I am currently working on a section of the ‘dissertation that never ends’ that focuses on the artistic practices the employ Google Street View in their practice. While I understand that I am seemingly ‘hardwired’ to see Deleuzian sentences that give support to the (potential) importance of the artist and their ability to provide us, the public, with a ‘view of chaos’ ; I am particularly astonished when the artists, more or less, state this on their own.
Within the panoramas, I can locate images of gritty urban life reminiscent of hard-boiled American street photography. Or, if I prefer, I can find images of rural Americana that recall photography commissioned by the Farm Securities Administration during the depression.I can seek out postcard-perfect shots that capture what Cartier-Bresson titled “the decisive moment,” as if I were a photojournalist responding instantaneously to an emerging event.At other times, I have been mesmerized by the sense of nostalgia, yearning, and loss in these images—qualities that evoke old family snapshots. I can also choose to be a landscape photographer and meditate on the multitude of visual possibilities. Or I can search for passing scenes that remind me of one of Jeff Wall’s staged tableaux. (Rafman 2009)

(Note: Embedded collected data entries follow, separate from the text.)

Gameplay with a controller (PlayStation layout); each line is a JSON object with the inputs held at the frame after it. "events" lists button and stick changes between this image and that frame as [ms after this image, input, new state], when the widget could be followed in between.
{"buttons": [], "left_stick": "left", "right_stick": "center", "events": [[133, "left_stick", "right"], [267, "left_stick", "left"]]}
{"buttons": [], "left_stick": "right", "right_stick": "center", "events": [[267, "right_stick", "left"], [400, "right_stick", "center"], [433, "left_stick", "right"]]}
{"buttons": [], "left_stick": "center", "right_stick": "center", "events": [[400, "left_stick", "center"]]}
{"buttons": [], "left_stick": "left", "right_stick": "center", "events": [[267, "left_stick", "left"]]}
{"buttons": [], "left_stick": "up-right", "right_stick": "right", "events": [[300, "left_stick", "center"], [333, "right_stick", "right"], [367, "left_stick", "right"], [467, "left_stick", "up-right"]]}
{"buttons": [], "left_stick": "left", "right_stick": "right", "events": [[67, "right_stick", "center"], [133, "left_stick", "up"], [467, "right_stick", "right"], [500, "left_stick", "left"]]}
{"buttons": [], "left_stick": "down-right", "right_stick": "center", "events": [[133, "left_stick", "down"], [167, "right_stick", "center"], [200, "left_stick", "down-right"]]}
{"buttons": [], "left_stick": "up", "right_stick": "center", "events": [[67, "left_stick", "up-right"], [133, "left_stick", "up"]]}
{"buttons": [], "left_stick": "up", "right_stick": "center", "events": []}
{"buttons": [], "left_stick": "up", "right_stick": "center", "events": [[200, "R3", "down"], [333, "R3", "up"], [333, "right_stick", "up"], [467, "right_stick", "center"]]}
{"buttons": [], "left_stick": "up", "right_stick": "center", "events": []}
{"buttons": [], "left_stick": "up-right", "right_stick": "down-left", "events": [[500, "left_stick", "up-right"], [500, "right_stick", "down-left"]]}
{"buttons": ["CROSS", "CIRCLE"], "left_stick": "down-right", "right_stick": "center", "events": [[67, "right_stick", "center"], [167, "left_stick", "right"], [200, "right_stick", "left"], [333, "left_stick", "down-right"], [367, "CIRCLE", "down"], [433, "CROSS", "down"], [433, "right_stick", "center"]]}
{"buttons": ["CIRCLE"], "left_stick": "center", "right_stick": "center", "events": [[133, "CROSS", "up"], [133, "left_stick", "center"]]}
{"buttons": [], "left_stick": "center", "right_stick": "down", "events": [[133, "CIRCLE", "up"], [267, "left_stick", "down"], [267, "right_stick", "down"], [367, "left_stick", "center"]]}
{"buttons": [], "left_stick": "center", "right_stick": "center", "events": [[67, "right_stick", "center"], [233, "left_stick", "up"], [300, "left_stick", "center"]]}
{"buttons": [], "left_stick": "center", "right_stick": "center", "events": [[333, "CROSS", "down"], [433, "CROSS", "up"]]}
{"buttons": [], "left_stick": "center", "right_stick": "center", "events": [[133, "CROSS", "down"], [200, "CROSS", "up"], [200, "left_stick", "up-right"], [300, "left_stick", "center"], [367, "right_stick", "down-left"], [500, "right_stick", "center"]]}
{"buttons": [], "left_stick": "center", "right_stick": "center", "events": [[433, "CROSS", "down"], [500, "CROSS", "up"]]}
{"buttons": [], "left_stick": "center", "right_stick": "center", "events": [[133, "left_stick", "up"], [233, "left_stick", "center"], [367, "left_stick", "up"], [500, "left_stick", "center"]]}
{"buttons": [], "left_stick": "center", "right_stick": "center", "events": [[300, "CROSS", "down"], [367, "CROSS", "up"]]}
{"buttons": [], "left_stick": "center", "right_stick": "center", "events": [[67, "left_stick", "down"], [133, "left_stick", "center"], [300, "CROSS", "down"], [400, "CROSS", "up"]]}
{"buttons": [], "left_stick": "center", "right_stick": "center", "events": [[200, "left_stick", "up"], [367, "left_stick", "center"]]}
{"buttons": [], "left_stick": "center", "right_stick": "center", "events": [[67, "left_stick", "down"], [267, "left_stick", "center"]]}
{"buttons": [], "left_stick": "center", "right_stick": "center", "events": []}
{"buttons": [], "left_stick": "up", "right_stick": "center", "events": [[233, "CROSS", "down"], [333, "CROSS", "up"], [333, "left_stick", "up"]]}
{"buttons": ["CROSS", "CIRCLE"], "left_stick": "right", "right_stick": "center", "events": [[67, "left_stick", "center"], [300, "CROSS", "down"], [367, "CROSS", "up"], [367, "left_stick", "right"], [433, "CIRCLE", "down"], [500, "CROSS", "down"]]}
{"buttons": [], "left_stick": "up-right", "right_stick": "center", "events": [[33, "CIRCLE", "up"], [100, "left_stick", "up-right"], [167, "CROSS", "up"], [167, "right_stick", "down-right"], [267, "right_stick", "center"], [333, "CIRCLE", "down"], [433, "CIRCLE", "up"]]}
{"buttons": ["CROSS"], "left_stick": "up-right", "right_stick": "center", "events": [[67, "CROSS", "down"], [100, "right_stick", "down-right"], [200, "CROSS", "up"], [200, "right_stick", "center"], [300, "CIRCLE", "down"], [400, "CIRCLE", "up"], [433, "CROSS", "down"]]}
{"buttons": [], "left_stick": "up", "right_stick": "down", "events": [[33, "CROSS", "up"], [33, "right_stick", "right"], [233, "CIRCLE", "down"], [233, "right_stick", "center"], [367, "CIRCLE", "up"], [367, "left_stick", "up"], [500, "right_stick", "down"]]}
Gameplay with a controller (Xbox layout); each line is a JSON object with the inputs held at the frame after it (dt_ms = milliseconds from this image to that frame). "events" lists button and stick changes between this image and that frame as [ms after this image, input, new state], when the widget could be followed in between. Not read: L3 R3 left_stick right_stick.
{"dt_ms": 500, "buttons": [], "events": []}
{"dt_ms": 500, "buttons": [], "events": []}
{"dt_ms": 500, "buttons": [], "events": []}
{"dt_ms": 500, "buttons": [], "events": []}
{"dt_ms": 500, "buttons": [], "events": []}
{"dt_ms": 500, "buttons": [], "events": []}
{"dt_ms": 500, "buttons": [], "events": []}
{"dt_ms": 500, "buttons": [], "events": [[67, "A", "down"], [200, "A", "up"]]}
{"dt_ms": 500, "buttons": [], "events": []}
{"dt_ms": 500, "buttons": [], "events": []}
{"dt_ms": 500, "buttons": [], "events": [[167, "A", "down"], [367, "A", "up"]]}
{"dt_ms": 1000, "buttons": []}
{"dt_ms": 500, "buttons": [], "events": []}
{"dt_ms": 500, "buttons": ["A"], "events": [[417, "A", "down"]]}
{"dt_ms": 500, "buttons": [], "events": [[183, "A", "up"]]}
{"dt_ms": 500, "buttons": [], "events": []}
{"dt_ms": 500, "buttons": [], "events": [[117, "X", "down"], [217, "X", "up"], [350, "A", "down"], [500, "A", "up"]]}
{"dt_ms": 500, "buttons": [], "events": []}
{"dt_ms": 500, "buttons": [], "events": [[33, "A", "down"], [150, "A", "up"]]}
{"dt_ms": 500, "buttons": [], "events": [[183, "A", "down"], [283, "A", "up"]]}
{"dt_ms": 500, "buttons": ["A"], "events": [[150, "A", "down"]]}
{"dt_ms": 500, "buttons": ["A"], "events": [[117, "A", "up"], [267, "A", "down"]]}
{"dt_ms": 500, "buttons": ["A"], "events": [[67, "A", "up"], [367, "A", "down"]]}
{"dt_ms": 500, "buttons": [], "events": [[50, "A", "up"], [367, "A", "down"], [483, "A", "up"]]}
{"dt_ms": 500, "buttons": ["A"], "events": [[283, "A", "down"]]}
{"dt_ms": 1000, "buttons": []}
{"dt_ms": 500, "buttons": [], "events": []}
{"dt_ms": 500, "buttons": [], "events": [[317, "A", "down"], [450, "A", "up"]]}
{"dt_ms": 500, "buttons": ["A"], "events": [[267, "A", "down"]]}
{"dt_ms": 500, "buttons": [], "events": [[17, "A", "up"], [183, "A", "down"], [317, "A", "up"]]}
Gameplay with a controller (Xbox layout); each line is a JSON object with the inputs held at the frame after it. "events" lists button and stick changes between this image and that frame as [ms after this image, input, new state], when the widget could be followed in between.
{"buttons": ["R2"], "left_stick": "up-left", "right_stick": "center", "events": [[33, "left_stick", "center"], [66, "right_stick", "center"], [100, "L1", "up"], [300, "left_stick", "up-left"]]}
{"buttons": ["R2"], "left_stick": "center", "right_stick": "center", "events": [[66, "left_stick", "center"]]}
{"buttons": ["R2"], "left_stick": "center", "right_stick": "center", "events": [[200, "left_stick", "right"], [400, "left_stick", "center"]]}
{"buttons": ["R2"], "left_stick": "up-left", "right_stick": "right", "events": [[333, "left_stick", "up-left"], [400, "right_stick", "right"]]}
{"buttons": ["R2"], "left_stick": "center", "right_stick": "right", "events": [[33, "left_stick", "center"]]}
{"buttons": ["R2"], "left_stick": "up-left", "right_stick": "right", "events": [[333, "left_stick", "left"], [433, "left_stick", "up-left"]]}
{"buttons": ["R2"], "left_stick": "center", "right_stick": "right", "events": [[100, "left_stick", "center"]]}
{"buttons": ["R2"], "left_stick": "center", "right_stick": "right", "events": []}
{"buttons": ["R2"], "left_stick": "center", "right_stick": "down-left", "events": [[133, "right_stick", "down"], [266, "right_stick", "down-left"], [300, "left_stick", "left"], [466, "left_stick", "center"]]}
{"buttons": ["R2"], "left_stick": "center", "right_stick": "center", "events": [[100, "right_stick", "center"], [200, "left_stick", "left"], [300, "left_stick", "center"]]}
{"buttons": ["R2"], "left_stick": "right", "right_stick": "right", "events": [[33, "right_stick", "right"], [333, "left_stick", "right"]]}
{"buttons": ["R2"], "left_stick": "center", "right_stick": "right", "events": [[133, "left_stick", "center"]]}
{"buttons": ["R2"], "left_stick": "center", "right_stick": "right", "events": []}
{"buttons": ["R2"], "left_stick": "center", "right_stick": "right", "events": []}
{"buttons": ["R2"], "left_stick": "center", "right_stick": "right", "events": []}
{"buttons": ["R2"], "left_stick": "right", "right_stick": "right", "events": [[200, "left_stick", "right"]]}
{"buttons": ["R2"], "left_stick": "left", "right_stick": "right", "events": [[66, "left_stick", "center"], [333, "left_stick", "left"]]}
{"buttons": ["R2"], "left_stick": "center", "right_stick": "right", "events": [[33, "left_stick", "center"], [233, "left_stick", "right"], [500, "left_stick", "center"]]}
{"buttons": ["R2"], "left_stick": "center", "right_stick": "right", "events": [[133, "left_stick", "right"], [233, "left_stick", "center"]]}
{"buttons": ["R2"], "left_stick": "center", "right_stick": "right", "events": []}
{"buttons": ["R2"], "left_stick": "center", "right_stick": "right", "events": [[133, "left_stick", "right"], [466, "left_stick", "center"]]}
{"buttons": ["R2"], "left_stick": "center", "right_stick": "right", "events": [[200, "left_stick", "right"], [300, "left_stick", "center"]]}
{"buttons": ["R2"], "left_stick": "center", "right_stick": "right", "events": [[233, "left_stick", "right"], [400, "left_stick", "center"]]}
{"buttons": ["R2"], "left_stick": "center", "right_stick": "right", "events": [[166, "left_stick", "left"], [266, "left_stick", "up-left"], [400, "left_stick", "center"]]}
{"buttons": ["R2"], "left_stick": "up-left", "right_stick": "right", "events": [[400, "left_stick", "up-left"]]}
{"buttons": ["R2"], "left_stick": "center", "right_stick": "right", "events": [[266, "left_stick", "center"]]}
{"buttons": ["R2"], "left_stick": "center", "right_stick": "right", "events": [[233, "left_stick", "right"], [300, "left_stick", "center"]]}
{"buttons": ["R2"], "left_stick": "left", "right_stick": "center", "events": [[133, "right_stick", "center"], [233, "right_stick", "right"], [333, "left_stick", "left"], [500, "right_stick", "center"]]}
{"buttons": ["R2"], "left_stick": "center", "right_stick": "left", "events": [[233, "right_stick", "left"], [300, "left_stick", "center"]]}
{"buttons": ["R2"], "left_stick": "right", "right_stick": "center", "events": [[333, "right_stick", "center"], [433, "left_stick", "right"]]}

Jon Rafman, photographer and ‘author’ of Nine Eyes, a body of work that culls material from Street View seems to evoke the schizophrenic burst of ‘all the names of history’. His ability to cull from Street View a range of impulses appears to free him from the subjectivizing practice of ‘picture-making’ in which the artist-as-author overcodes the scene according to their habitual way of seeing and interpreting, freeing him to draw from the virtual photographic field of aesthetic utterances.